◆ Task directions
Return each line of the data below verbatim, omitting the pictures.

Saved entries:
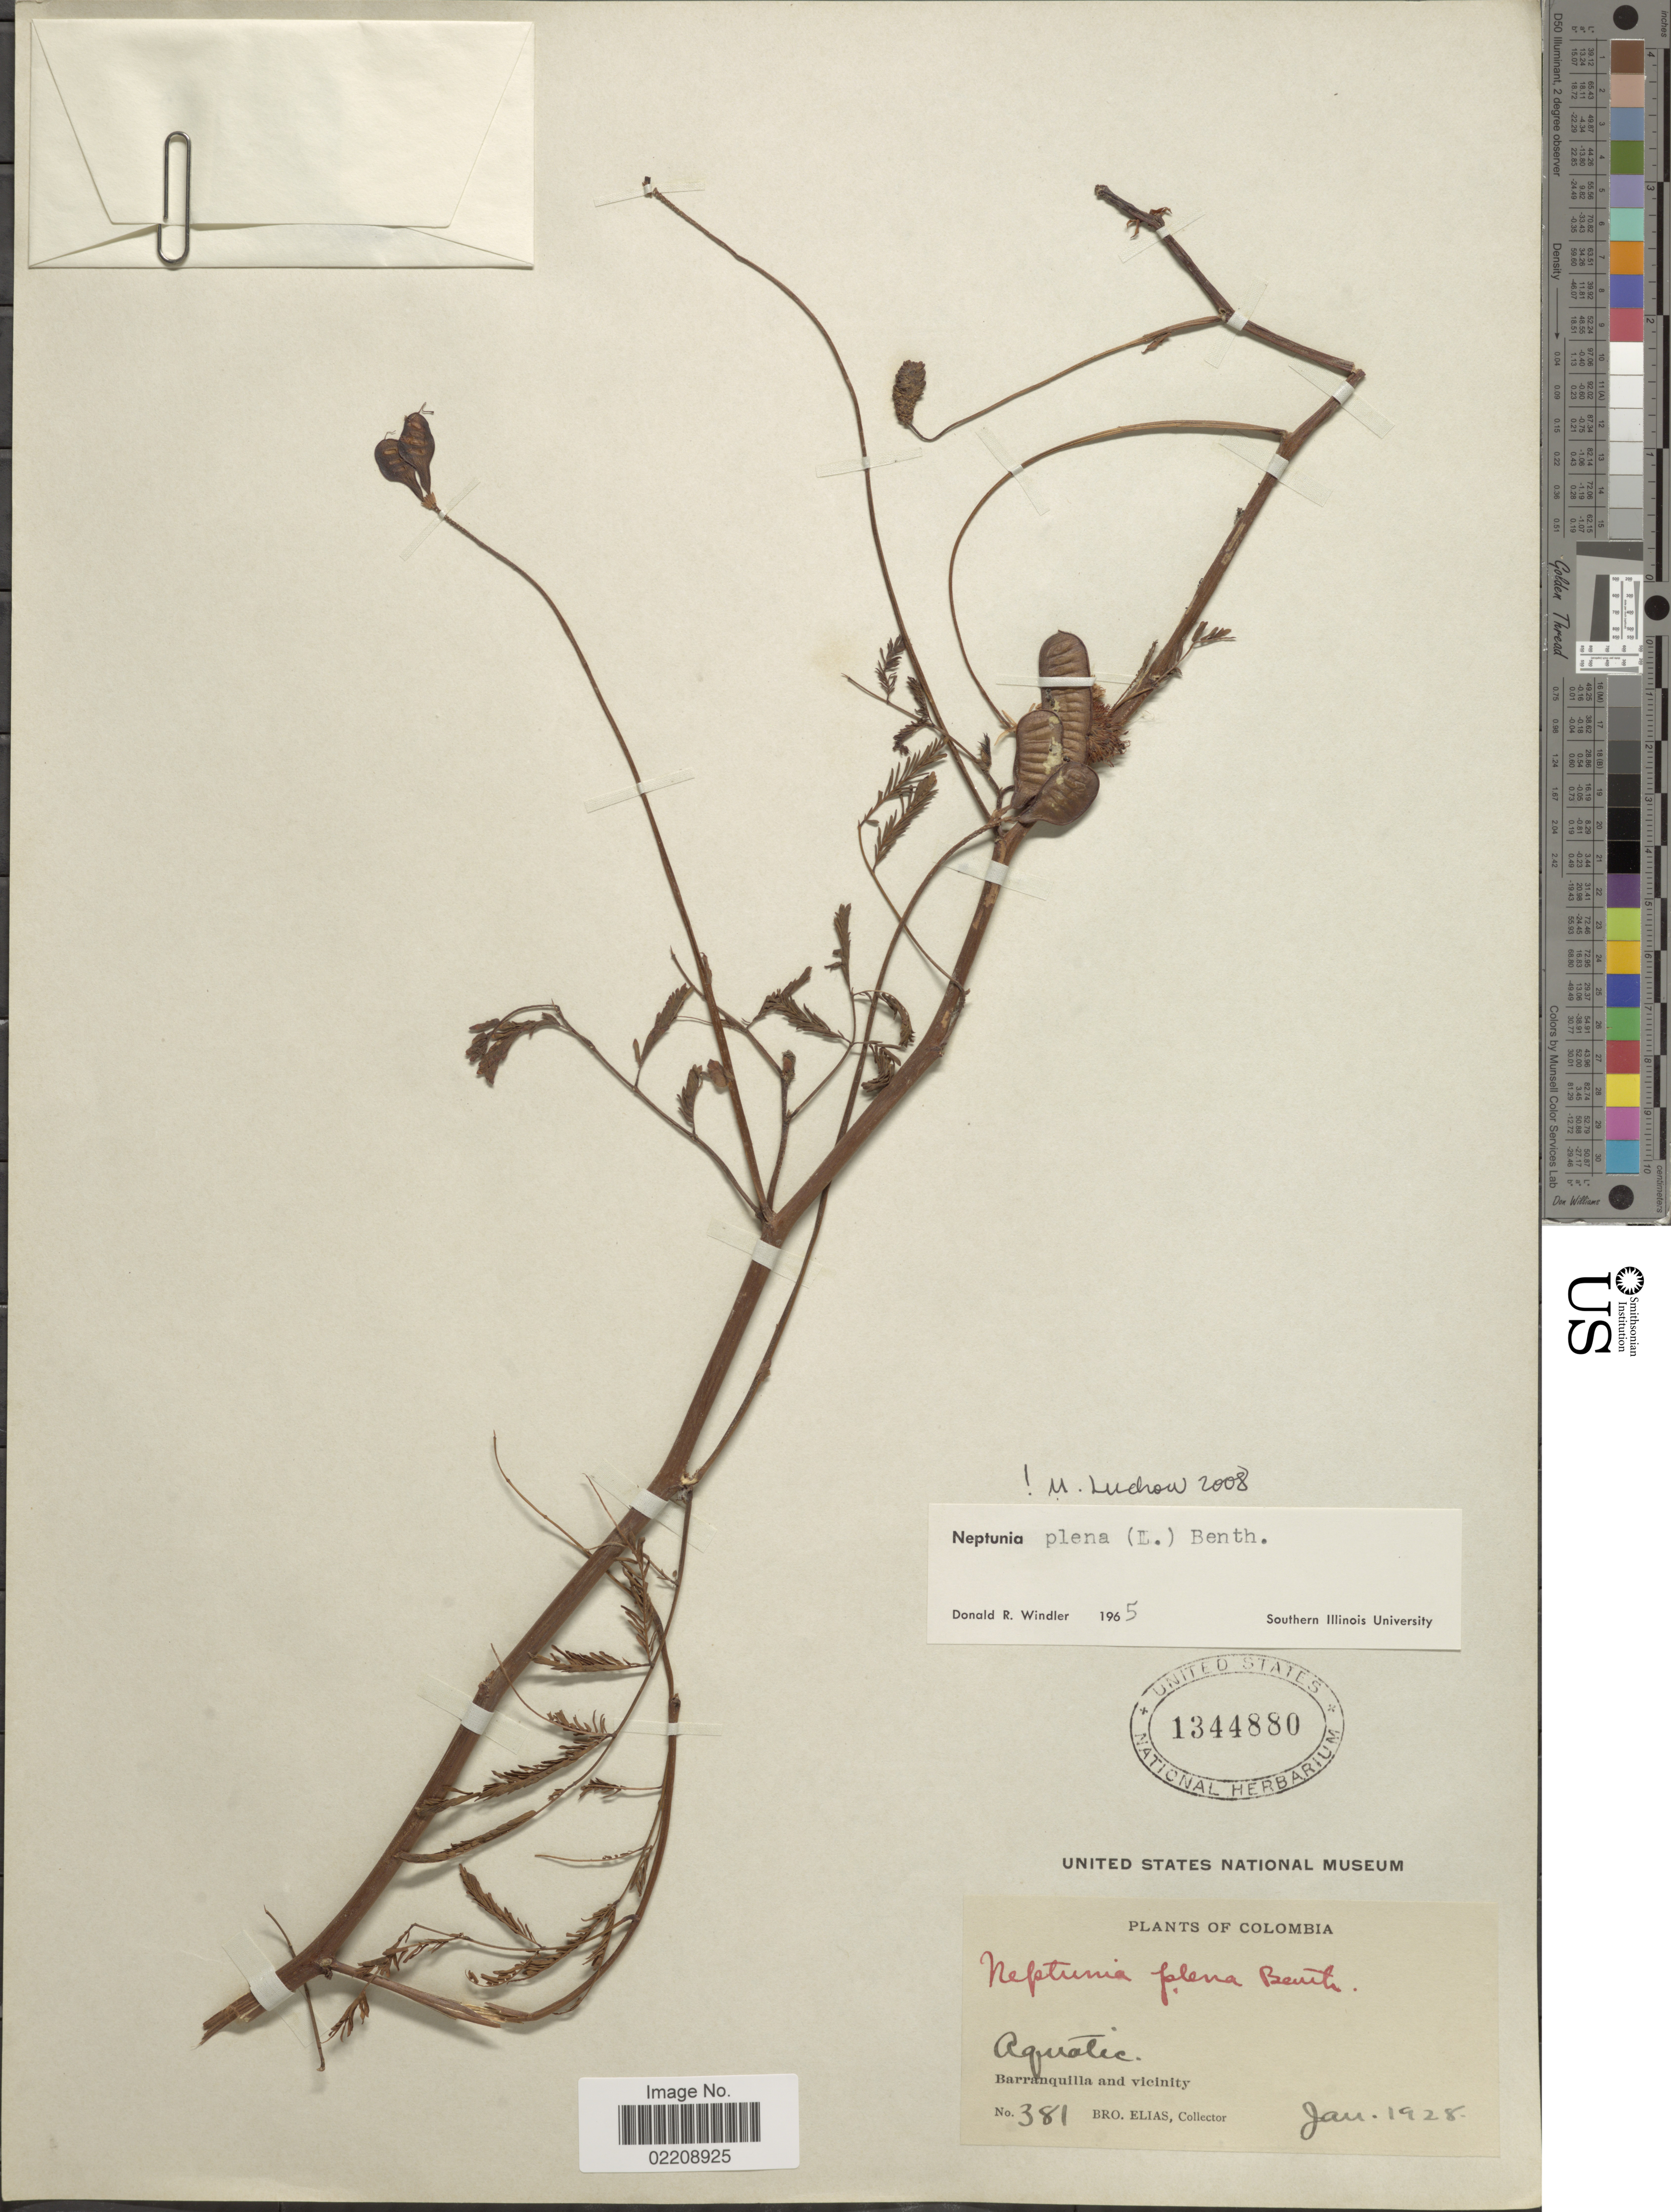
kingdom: Plantae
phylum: Tracheophyta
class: Magnoliopsida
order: Fabales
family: Fabaceae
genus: Neptunia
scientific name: Neptunia plena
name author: (L.) Benth.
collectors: Bro. Elias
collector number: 381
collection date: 1928-01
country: Colombia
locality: Aquatic, Barranquila and vicinity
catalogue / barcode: US 1344880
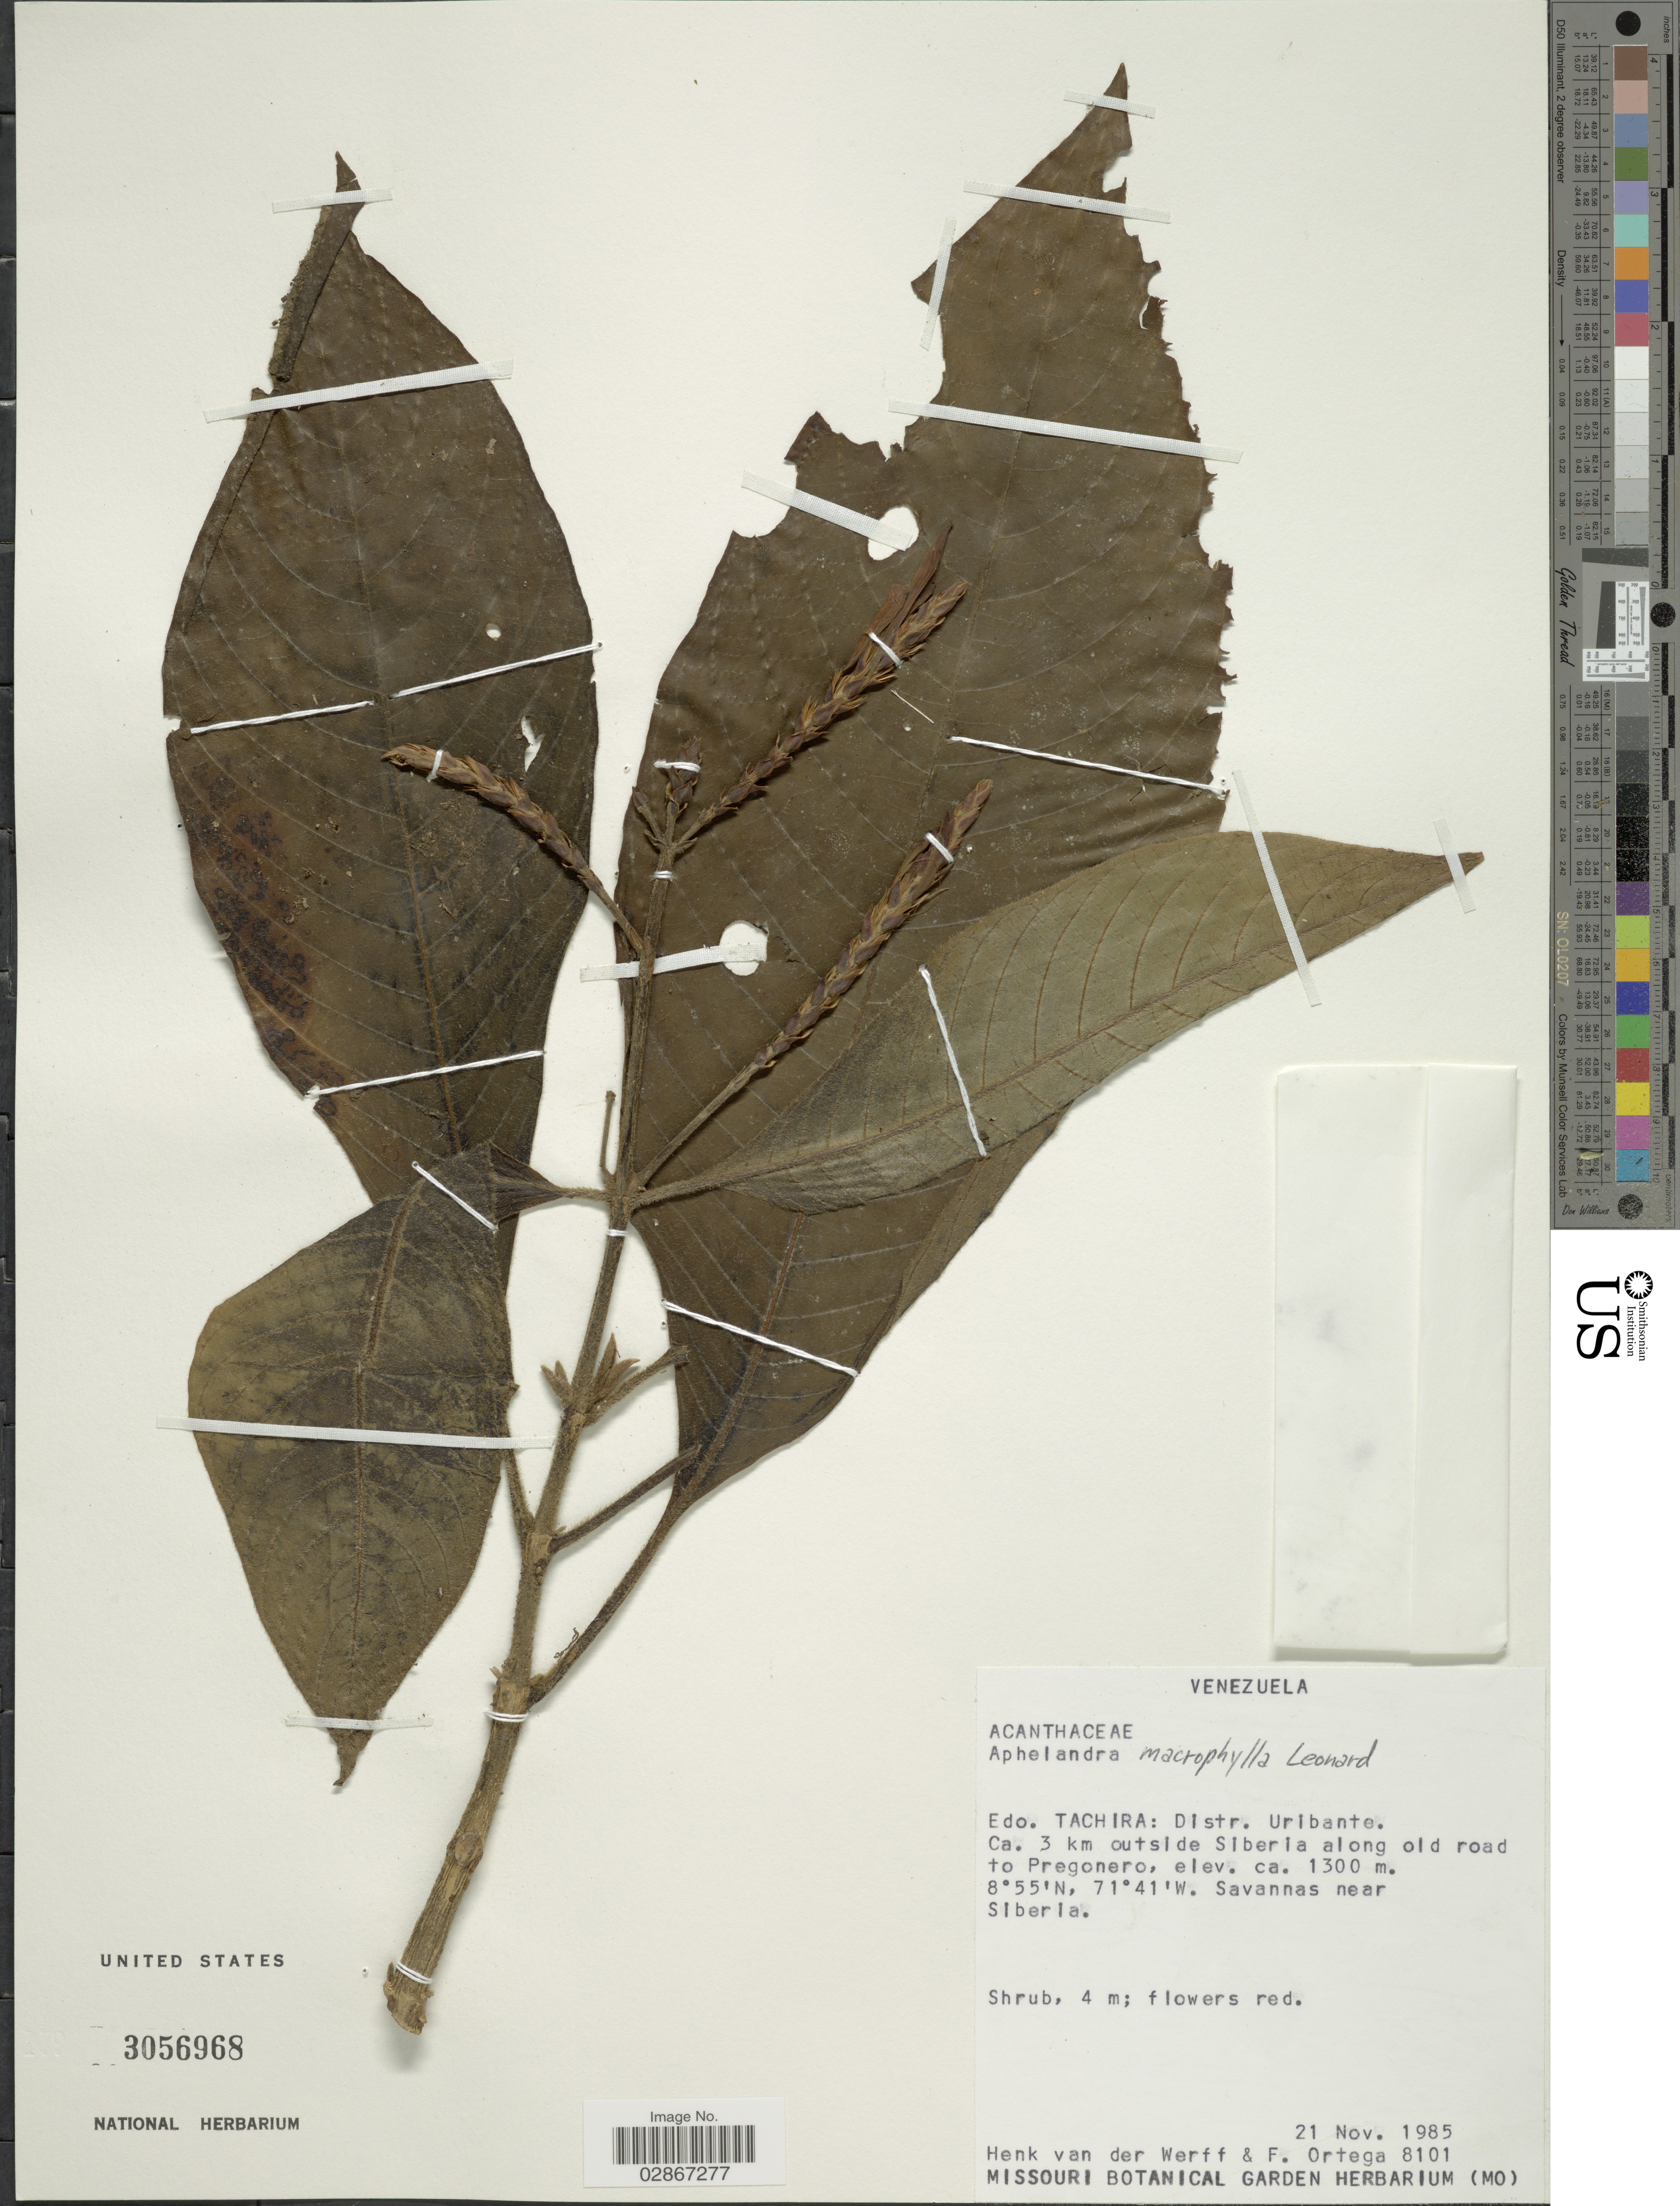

◆ Expected output
kingdom: Plantae
phylum: Tracheophyta
class: Magnoliopsida
order: Fabales
family: Fabaceae
genus: Neptunia
scientific name: Neptunia plena
name author: (L.) Benth.
collectors: Bro. Elias
collector number: 381
collection date: 1928-01
country: Colombia
locality: Aquatic, Barranquila and vicinity
catalogue / barcode: US 1344880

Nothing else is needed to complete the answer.